The treatment of a character so full of life asks for real effort, but Goethe gave us more than a superficial reason to attempt it. With Goethe, those almost invisible and unheard of characters can come up to us and we will joyfully welcome them. The gardens of the Orient will take us in, while not to estrange us from our own country.

In Goethe’s Divan all groups of the oriental history are colorfully mixed up – as if in preparation for a game about to start. It is indeed the whole Orient, which is opening up in front of our eyes. And then again in the multitude of all its forms and relations, which invite for a special evaluation. In the multitude the will for the whole! History and art as one. Could this history have been written without poetry? We will answer this question with an analogy, which we will find in the life and work of this Persian singer whose name precedes this lecture.

If we try to put all the historical dates of the life of Djalal al-Din Rumi into an appropriate context, we will find that his life was in many ways quite typical for the development of an oriental genius. At the hand of his father Muhammad Ibn Husain al-Hatibi with the honorific title Baha al-Din Walad, he crossed the Middle East at an early age already. In the year 1212 AD he had to leave his hometown Balkh (in Afghanistan) being no more than five years old. Reliable sources tell us that Baha Al-Din’s popularity caused the ruling Lord Charizmshah to be jealous of him. The close relationship with the Sultan or maybe courtly intrigues besides the interest of the people might have made his situation difficult enough. They went on the pilgrimage to Mecca, never to return. Via Nishapur, they firstly came to Bagdad, which at that time had not ceased to be the biggest town of the Islamic world.

Raw records

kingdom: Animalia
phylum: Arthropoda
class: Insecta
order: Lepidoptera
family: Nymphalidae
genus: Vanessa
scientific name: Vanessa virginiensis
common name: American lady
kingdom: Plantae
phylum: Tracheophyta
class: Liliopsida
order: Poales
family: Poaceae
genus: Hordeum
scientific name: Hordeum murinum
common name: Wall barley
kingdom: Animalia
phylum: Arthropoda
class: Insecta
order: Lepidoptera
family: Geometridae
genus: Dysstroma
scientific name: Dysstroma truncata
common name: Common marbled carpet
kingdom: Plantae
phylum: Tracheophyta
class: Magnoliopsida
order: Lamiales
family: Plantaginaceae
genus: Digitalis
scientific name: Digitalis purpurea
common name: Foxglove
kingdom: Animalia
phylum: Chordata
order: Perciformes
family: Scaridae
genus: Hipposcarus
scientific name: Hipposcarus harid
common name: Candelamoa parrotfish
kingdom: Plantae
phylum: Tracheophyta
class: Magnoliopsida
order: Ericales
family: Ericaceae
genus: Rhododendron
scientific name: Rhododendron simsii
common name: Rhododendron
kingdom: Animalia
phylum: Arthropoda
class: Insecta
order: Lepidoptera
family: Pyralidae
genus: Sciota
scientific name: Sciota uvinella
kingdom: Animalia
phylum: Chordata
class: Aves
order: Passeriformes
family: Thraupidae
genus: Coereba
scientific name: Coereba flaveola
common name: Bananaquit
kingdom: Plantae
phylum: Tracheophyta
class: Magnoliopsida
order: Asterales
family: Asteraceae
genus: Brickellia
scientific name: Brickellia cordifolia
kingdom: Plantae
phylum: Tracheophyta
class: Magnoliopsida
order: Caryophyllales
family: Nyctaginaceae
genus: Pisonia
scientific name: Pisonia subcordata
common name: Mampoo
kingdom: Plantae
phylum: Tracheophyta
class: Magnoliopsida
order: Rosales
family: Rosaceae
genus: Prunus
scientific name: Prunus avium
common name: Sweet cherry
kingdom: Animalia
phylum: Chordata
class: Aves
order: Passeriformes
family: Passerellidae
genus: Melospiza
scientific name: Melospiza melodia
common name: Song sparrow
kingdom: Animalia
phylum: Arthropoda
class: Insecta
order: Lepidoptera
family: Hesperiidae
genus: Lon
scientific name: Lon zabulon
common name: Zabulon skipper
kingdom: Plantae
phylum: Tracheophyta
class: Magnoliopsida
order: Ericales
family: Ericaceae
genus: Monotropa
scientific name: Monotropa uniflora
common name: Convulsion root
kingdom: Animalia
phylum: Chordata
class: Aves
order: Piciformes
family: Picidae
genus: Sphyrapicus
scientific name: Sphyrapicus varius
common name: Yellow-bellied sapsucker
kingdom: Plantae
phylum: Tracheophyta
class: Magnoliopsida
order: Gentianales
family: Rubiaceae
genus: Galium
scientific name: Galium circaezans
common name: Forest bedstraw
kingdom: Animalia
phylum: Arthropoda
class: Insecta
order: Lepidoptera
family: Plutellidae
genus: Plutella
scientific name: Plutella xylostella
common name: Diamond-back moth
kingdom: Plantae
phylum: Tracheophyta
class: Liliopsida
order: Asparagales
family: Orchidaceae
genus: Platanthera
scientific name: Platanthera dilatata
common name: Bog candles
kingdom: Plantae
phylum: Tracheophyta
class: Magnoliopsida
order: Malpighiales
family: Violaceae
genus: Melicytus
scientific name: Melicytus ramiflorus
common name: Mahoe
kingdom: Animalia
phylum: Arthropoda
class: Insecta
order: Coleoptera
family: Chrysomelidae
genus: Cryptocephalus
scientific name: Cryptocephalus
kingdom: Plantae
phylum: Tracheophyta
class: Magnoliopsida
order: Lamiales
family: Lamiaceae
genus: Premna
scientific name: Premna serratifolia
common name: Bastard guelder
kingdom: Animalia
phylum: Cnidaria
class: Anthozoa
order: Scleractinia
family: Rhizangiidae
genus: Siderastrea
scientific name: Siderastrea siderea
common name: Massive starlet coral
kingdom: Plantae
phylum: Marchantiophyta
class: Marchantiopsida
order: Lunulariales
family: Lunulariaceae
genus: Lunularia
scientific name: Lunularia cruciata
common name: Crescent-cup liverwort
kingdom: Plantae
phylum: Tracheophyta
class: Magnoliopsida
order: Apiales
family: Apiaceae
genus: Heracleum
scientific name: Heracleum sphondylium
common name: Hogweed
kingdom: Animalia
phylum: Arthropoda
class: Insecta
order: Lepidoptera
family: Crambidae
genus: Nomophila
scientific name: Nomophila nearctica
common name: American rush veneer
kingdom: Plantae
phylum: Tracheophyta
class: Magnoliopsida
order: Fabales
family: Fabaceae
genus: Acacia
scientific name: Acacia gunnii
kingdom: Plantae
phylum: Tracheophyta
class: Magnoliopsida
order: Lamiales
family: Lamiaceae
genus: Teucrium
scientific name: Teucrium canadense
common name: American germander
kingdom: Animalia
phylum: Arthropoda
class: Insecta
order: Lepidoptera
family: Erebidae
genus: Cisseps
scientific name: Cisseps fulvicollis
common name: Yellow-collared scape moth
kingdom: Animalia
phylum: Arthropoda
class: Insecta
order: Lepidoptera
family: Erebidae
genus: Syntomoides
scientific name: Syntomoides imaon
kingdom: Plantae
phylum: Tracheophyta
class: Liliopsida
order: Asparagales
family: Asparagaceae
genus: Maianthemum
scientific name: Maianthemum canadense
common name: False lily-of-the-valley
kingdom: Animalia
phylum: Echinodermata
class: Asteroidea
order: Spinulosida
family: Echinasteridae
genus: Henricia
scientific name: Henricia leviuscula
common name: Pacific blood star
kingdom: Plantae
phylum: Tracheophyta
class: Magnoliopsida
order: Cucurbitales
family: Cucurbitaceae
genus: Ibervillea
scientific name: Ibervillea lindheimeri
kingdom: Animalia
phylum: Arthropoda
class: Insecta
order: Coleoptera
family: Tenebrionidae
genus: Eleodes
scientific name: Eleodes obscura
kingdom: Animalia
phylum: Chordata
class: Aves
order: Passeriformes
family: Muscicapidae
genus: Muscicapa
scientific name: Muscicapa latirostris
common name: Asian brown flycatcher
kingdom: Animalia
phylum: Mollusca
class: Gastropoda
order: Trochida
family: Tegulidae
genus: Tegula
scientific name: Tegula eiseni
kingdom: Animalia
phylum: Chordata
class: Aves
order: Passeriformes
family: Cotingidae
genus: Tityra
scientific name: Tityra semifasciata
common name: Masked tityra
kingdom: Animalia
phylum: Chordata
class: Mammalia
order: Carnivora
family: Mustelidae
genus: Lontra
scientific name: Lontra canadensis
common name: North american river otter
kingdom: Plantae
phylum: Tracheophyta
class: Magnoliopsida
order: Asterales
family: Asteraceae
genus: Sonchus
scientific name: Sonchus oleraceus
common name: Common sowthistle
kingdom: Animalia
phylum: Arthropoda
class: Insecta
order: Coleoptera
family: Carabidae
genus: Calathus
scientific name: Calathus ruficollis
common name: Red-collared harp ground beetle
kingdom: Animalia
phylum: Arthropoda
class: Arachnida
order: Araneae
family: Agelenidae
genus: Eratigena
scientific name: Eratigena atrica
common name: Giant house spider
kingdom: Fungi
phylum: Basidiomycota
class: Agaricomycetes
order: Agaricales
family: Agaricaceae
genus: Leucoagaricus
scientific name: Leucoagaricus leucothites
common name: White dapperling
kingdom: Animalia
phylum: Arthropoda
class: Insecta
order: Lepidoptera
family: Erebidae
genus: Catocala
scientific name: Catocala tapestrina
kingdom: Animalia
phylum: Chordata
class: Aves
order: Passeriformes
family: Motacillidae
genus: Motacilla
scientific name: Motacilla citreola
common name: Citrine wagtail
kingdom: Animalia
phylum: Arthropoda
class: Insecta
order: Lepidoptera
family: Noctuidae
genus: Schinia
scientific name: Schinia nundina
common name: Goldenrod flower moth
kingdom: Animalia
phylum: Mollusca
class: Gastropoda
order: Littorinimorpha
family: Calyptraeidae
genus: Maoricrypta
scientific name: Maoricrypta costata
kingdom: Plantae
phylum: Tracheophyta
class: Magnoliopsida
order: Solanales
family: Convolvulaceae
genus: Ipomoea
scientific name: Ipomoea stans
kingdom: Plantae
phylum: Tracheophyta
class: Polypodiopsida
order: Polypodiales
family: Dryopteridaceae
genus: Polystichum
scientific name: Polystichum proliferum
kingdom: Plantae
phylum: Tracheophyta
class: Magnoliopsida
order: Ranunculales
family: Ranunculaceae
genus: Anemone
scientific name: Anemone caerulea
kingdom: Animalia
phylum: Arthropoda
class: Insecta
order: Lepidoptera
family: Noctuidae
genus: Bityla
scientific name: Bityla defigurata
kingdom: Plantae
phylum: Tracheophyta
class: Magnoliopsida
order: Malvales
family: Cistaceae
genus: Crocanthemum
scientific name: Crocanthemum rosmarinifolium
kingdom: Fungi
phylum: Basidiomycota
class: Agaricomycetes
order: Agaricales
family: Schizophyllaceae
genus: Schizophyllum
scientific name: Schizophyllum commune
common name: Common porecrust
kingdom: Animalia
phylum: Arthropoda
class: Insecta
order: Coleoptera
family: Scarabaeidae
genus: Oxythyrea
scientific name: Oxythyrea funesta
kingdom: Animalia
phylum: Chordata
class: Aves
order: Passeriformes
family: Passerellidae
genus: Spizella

### [Task]
Retype the part of the lecture excerpt on Goethe and Rumi that begins at the words "The treatment of" and stops after "precedes this lecture.".

### [Solution]
The treatment of a character so full of life asks for real effort, but Goethe gave us more than a superficial reason to attempt it. With Goethe, those almost invisible and unheard of characters can come up to us and we will joyfully welcome them. The gardens of the Orient will take us in, while not to estrange us from our own country.

In Goethe’s Divan all groups of the oriental history are colorfully mixed up – as if in preparation for a game about to start. It is indeed the whole Orient, which is opening up in front of our eyes. And then again in the multitude of all its forms and relations, which invite for a special evaluation. In the multitude the will for the whole! History and art as one. Could this history have been written without poetry? We will answer this question with an analogy, which we will find in the life and work of this Persian singer whose name precedes this lecture.